**Aim of the task**
For the data below, work out how many lines include the string "bouquet" and report only the number.

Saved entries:
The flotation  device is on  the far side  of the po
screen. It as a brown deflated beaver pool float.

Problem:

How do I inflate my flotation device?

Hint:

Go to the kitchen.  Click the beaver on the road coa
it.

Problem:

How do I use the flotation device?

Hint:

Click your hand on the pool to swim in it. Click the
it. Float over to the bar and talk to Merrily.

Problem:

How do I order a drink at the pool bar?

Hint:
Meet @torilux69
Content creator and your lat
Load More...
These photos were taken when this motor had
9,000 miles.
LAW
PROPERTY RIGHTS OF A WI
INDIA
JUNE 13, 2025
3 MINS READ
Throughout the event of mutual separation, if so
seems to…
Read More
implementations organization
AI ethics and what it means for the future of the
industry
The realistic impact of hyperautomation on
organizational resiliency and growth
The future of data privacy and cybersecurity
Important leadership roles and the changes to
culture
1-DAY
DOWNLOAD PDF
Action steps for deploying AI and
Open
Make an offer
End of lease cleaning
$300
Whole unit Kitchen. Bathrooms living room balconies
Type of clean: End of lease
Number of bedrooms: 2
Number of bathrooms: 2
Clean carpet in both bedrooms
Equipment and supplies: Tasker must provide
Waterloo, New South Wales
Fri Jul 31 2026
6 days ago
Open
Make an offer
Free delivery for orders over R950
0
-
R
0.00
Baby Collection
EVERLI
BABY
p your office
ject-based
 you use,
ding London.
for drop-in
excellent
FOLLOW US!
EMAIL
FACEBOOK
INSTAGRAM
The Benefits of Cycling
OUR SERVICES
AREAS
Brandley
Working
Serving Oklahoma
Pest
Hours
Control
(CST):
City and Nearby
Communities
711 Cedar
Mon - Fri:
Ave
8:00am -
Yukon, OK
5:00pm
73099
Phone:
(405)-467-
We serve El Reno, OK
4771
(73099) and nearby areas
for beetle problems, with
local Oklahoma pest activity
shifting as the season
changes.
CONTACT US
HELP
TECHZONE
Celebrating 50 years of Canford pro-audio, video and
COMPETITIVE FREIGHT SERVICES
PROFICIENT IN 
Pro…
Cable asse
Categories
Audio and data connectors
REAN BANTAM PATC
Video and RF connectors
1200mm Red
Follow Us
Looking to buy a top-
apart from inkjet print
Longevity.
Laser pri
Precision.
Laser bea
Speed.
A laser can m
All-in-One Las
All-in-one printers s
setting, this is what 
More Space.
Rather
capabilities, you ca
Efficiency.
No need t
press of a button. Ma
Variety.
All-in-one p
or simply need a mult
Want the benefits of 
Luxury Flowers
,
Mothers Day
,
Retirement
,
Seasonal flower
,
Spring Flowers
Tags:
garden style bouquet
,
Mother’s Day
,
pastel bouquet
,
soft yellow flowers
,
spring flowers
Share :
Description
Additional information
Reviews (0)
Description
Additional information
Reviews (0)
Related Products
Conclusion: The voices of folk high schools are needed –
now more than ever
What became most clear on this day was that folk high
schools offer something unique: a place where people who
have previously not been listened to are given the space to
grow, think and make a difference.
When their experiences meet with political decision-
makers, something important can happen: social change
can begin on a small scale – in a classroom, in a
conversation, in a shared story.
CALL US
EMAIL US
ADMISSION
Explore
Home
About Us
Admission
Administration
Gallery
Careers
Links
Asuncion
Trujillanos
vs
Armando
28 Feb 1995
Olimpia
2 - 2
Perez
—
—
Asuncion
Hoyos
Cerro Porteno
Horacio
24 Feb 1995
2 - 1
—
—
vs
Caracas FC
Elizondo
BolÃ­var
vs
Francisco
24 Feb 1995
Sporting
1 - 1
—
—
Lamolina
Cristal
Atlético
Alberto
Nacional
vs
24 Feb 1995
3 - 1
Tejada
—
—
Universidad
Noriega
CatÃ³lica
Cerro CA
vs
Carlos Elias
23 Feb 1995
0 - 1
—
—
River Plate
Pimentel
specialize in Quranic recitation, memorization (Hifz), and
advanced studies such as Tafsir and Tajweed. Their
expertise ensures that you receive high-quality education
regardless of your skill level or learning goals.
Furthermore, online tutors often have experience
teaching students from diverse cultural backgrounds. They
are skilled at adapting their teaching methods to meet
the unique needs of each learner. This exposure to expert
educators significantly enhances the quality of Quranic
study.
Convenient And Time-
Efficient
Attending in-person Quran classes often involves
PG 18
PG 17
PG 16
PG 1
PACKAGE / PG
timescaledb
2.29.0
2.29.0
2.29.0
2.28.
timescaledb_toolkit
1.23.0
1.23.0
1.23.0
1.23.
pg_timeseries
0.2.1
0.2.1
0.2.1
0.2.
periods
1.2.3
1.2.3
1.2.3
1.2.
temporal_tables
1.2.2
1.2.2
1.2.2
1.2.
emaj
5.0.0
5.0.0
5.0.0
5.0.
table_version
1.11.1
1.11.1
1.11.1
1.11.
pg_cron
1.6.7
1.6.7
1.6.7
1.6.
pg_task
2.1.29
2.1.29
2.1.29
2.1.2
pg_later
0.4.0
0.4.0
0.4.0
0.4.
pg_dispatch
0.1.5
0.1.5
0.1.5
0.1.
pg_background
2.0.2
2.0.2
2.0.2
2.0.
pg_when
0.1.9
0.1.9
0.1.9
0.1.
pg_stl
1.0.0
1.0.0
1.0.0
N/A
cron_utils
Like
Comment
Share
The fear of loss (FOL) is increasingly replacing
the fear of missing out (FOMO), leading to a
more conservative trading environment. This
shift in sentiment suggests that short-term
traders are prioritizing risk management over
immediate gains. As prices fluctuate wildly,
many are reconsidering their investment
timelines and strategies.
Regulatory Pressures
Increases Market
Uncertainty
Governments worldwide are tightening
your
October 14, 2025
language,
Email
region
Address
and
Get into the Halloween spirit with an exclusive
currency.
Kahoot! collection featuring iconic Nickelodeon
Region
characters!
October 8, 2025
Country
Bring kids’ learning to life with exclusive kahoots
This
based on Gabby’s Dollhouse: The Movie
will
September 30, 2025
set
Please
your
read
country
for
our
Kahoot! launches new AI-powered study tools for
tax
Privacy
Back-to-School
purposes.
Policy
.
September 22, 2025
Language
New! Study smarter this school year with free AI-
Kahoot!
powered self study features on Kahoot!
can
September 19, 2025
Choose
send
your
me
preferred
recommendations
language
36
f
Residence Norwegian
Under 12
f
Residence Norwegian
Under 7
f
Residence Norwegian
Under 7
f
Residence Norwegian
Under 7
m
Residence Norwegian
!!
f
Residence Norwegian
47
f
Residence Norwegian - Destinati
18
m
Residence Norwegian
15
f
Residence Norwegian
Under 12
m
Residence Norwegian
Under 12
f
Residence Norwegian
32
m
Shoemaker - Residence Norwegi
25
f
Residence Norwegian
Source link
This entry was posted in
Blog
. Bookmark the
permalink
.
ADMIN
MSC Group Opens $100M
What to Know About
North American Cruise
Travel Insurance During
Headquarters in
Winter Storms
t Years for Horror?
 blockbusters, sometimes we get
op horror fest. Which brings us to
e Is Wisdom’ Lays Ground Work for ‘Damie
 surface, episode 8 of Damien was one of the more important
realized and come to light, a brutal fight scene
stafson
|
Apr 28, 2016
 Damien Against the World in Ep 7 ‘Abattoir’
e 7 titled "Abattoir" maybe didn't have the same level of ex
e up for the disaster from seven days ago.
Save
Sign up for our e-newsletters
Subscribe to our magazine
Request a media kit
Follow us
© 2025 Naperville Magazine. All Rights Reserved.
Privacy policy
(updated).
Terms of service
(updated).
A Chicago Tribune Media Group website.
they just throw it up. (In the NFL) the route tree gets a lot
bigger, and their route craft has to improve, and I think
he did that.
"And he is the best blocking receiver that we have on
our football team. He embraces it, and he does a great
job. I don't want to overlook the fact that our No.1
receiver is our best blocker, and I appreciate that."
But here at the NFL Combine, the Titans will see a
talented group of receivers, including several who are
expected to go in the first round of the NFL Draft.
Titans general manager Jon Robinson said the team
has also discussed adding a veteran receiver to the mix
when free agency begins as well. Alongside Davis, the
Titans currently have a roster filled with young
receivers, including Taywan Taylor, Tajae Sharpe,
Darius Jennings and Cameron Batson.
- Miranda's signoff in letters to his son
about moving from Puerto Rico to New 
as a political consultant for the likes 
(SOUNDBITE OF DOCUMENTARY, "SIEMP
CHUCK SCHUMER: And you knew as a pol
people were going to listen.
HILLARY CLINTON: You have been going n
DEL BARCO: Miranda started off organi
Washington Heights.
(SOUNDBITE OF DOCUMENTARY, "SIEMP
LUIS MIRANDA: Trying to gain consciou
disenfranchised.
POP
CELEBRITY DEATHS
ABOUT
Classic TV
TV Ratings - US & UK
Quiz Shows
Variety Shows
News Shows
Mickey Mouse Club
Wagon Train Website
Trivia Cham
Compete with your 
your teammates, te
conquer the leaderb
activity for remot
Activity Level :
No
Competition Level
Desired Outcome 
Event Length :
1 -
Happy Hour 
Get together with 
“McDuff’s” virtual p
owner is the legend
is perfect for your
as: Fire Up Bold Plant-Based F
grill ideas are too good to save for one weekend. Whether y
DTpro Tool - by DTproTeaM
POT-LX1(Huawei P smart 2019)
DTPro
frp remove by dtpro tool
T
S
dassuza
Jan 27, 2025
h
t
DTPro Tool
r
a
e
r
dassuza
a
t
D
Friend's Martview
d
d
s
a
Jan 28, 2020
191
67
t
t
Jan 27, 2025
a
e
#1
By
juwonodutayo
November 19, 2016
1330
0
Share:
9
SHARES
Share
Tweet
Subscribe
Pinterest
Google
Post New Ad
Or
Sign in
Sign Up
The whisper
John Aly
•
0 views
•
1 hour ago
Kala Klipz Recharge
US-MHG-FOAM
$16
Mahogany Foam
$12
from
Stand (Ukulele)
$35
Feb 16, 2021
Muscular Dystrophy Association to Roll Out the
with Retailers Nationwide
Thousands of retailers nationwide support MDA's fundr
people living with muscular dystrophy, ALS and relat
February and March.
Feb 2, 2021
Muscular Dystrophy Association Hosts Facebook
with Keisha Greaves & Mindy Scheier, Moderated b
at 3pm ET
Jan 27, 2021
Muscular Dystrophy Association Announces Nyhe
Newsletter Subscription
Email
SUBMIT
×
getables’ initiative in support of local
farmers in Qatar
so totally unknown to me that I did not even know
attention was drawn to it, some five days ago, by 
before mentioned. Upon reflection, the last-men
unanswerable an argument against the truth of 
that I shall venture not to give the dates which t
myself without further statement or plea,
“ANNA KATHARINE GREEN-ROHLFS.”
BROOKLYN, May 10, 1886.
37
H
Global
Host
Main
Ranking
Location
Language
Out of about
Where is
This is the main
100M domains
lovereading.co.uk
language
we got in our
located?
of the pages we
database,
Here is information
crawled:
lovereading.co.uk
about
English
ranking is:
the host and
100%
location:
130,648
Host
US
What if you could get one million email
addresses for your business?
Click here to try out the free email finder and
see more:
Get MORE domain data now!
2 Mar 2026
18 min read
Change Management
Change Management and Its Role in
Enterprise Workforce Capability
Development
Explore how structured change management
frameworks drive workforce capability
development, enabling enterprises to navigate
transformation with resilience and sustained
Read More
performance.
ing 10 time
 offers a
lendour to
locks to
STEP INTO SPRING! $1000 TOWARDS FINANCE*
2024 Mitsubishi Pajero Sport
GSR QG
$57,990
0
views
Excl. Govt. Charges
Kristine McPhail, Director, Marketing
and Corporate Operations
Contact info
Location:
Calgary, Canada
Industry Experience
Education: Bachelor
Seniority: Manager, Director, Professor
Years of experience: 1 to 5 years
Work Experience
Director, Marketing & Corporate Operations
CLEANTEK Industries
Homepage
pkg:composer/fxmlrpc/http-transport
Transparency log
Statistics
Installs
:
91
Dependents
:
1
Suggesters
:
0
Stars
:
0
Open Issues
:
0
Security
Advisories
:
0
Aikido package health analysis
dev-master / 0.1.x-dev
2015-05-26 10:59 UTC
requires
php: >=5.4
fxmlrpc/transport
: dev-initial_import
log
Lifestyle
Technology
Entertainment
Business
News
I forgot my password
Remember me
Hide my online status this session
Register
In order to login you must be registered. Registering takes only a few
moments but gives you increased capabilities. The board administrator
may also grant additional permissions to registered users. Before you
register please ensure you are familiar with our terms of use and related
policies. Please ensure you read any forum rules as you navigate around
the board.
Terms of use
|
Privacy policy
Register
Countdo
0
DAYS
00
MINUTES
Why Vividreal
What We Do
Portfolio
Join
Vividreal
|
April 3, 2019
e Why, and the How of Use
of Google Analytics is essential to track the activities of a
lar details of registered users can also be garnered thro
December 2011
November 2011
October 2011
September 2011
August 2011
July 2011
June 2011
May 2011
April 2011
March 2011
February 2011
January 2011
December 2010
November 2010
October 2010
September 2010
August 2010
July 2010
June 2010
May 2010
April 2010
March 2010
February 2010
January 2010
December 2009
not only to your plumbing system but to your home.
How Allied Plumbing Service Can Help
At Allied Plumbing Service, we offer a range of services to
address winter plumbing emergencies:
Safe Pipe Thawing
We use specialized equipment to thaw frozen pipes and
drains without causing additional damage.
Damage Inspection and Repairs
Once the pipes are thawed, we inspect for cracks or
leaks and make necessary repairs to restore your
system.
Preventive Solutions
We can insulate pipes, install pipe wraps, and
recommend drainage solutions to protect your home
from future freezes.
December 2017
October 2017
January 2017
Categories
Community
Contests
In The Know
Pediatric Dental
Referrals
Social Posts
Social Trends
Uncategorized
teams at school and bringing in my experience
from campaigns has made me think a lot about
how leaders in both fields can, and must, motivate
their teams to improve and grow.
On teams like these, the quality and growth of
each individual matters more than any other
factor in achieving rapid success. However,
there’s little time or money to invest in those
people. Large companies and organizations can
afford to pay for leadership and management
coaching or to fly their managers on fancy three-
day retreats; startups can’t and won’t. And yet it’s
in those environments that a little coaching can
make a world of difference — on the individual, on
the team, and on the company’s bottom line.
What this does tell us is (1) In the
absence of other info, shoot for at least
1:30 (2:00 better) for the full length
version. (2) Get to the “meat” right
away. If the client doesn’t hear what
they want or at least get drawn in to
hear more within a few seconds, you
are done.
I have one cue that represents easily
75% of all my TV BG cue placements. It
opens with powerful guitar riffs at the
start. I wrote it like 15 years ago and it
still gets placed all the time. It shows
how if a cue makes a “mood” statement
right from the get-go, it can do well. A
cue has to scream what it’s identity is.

**Result**
2